The associative array tab (for "table") contains all the table-related
tags that should be on their own lines. The <colspec> tag
contains parameters, thus it does not have the closing > character
in it:
#! /bin/gawk -f
BEGIN {
RS = "<[^>]+> *"
tab["<table>"] = 1
tab["<colspec"] = 1
tab["<tbody>"] = 1
tab["<tgroup"] = 1
tab["</tgroup>"] = 1
tab["</tbody>"] = 1
tab["<row>"] = 1
tab["</row>"] = 1
}
gawk sets the variable RT (record terminator) to
the actual text that matched the RS regular expression.
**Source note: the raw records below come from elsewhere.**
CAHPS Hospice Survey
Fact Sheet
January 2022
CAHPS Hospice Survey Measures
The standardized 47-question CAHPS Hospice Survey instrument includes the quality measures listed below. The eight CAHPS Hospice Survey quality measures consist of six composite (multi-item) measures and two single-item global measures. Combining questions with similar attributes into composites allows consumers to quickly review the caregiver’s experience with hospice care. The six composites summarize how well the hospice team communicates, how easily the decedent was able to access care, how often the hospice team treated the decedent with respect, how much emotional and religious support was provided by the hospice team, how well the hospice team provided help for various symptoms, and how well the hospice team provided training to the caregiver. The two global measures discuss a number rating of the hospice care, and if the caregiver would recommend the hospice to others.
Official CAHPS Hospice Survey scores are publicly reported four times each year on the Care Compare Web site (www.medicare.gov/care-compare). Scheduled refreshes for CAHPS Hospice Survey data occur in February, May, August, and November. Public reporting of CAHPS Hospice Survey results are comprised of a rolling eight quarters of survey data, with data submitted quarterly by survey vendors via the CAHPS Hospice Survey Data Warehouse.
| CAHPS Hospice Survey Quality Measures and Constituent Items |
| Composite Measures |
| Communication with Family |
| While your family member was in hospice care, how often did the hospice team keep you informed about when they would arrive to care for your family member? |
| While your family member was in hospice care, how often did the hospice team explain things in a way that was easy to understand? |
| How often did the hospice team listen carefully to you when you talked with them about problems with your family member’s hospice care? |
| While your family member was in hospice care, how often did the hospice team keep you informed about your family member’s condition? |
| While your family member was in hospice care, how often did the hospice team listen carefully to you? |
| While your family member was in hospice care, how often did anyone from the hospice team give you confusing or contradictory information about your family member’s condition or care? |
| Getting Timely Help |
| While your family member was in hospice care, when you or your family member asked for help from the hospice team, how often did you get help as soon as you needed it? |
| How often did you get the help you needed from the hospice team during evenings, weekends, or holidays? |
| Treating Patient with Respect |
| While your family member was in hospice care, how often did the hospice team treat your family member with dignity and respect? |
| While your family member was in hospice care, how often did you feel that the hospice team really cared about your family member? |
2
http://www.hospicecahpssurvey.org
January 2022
Any trailing
white space in RT is saved in the variable white,
and then removed from RT. This is necessary in case the tag in
RT isn't one for tables. Then the white space has to be put back
into the output to preserve the original file's contents:
{
# remove trailing white
# gensub returns the original string if the re doesn't match
if (RT ~ / +$/)
white = gensub(/.*>( +$)/, "\\1", 1, RT)
else
white = ""
sub(/ +$/, "", RT)
This next part does the work. It splits RT around white space.
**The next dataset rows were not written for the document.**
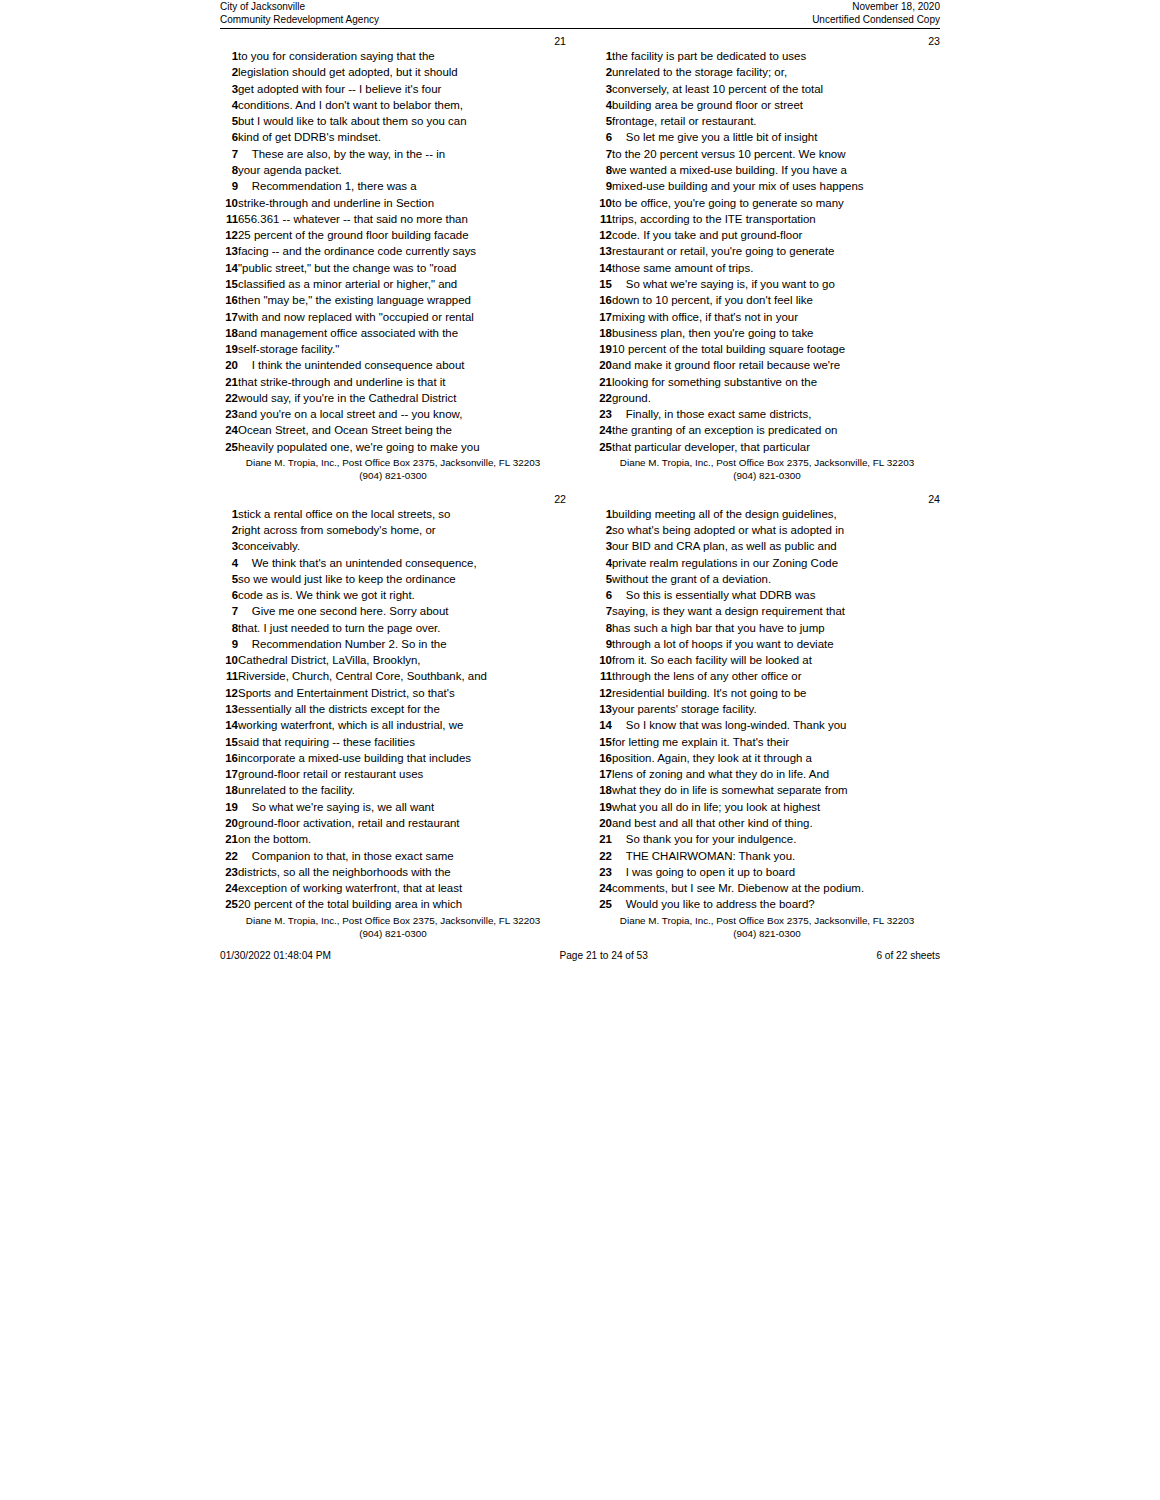City of Jacksonville
Community Redevelopment Agency
November 18, 2020
Uncertified Condensed Copy
21
| 1 | to you for consideration saying that the |
| 2 | legislation should get adopted, but it should |
| 3 | get adopted with four -- I believe it's four |
| 4 | conditions. And I don't want to belabor them, |
| 5 | but I would like to talk about them so you can |
| 6 | kind of get DDRB's mindset. |
| 7 | These are also, by the way, in the -- in |
| 8 | your agenda packet. |
| 9 | Recommendation 1, there was a |
| 10 | strike-through and underline in Section |
| 11 | 656.361 -- whatever -- that said no more than |
| 12 | 25 percent of the ground floor building facade |
| 13 | facing -- and the ordinance code currently says |
| 14 | "public street," but the change was to "road |
| 15 | classified as a minor arterial or higher," and |
| 16 | then "may be," the existing language wrapped |
| 17 | with and now replaced with "occupied or rental |
| 18 | and management office associated with the |
| 19 | self-storage facility." |
| 20 | I think the unintended consequence about |
| 21 | that strike-through and underline is that it |
| 22 | would say, if you're in the Cathedral District |
| 23 | and you're on a local street and -- you know, |
| 24 | Ocean Street, and Ocean Street being the |
| 25 | heavily populated one, we're going to make you |
Diane M. Tropia, Inc., Post Office Box 2375, Jacksonville, FL 32203
(904) 821-0300
23
| 1 | the facility is part be dedicated to uses |
| 2 | unrelated to the storage facility; or, |
| 3 | conversely, at least 10 percent of the total |
| 4 | building area be ground floor or street |
| 5 | frontage, retail or restaurant. |
| 6 | So let me give you a little bit of insight |
| 7 | to the 20 percent versus 10 percent. We know |
| 8 | we wanted a mixed-use building. If you have a |
| 9 | mixed-use building and your mix of uses happens |
| 10 | to be office, you're going to generate so many |
| 11 | trips, according to the ITE transportation |
| 12 | code. If you take and put ground-floor |
| 13 | restaurant or retail, you're going to generate |
| 14 | those same amount of trips. |
| 15 | So what we're saying is, if you want to go |
| 16 | down to 10 percent, if you don't feel like |
| 17 | mixing with office, if that's not in your |
| 18 | business plan, then you're going to take |
| 19 | 10 percent of the total building square footage |
| 20 | and make it ground floor retail because we're |
| 21 | looking for something substantive on the |
| 22 | ground. |
| 23 | Finally, in those exact same districts, |
| 24 | the granting of an exception is predicated on |
| 25 | that particular developer, that particular |
Diane M. Tropia, Inc., Post Office Box 2375, Jacksonville, FL 32203
(904) 821-0300
22
| 1 | stick a rental office on the local streets, so |
| 2 | right across from somebody's home, or |
| 3 | conceivably. |
| 4 | We think that's an unintended consequence, |
| 5 | so we would just like to keep the ordinance |
| 6 | code as is. We think we got it right. |
| 7 | Give me one second here. Sorry about |
| 8 | that. I just needed to turn the page over. |
| 9 | Recommendation Number 2. So in the |
| 10 | Cathedral District, LaVilla, Brooklyn, |
| 11 | Riverside, Church, Central Core, Southbank, and |
| 12 | Sports and Entertainment District, so that's |
| 13 | essentially all the districts except for the |
| 14 | working waterfront, which is all industrial, we |
| 15 | said that requiring -- these facilities |
| 16 | incorporate a mixed-use building that includes |
| 17 | ground-floor retail or restaurant uses |
| 18 | unrelated to the facility. |
| 19 | So what we're saying is, we all want |
| 20 | ground-floor activation, retail and restaurant |
| 21 | on the bottom. |
| 22 | Companion to that, in those exact same |
| 23 | districts, so all the neighborhoods with the |
| 24 | exception of working waterfront, that at least |
| 25 | 20 percent of the total building area in which |
Diane M. Tropia, Inc., Post Office Box 2375, Jacksonville, FL 32203
(904) 821-0300
24
| 1 | building meeting all of the design guidelines, |
| 2 | so what's being adopted or what is adopted in |
| 3 | our BID and CRA plan, as well as public and |
| 4 | private realm regulations in our Zoning Code |
| 5 | without the grant of a deviation. |
| 6 | So this is essentially what DDRB was |
| 7 | saying, is they want a design requirement that |
| 8 | has such a high bar that you have to jump |
| 9 | through a lot of hoops if you want to deviate |
| 10 | from it. So each facility will be looked at |
| 11 | through the lens of any other office or |
| 12 | residential building. It's not going to be |
| 13 | your parents' storage facility. |
| 14 | So I know that was long-winded. Thank you |
| 15 | for letting me explain it. That's their |
| 16 | position. Again, they look at it through a |
| 17 | lens of zoning and what they do in life. And |
| 18 | what they do in life is somewhat separate from |
| 19 | what you all do in life; you look at highest |
| 20 | and best and all that other kind of thing. |
| 21 | So thank you for your indulgence. |
| 22 | THE CHAIRWOMAN: Thank you. |
| 23 | I was going to open it up to board |
| 24 | comments, but I see Mr. Diebenow at the podium. |
| 25 | Would you like to address the board? |
Diane M. Tropia, Inc., Post Office Box 2375, Jacksonville, FL 32203
(904) 821-0300
01/30/2022 01:48:04 PM
Page 21 to 24 of 53
6 of 22 sheets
(This is necessary for the <colspec> tag.) If the tag is
in the table, we print the preceding record, a newline, and then the whole tag
on its own line. <entry> tags are printed on their own lines.
Finally, any other tags are printed together with the preceding record, without
intervening newlines, and with the original trailing white space:
split(RT, a, " ")
if (a[1] in tab)
printf ("%s\n%s\n", $0, RT)
else if (a[1] == "<entry>")
printf ("%s\n%s", $0, RT)
else
printf ("%s%s", $0, RT white)
}
The result of running this script on the above input is:
<para>
<table>
<title></title>
<tgroup cols="2">
<colspec colwidth="31*">
<colspec colwidth="49*">
<tbody>
<row>
<entry><literal>[:alnum:]</literal> </entry>
<entry>Alphanumeric
characters. </entry>
</row>
<row>
<entry><literal>[:alpha:]</literal> </entry>
<entry>Alphabetic
characters. </entry>
</row>
<row>
<entry><literal>[:blank:]</literal> </entry>
<entry>Space and
tab characters. </entry>
</row>
<row>
<entry><literal>[:cntrl:]</literal> </entry>
<entry>Control
characters. </entry>
</row>
</tbody>
</tgroup>
</table>
</para>
Although there are still extra newlines, at least now the table is readable, and further manual cleaning up isn't difficult.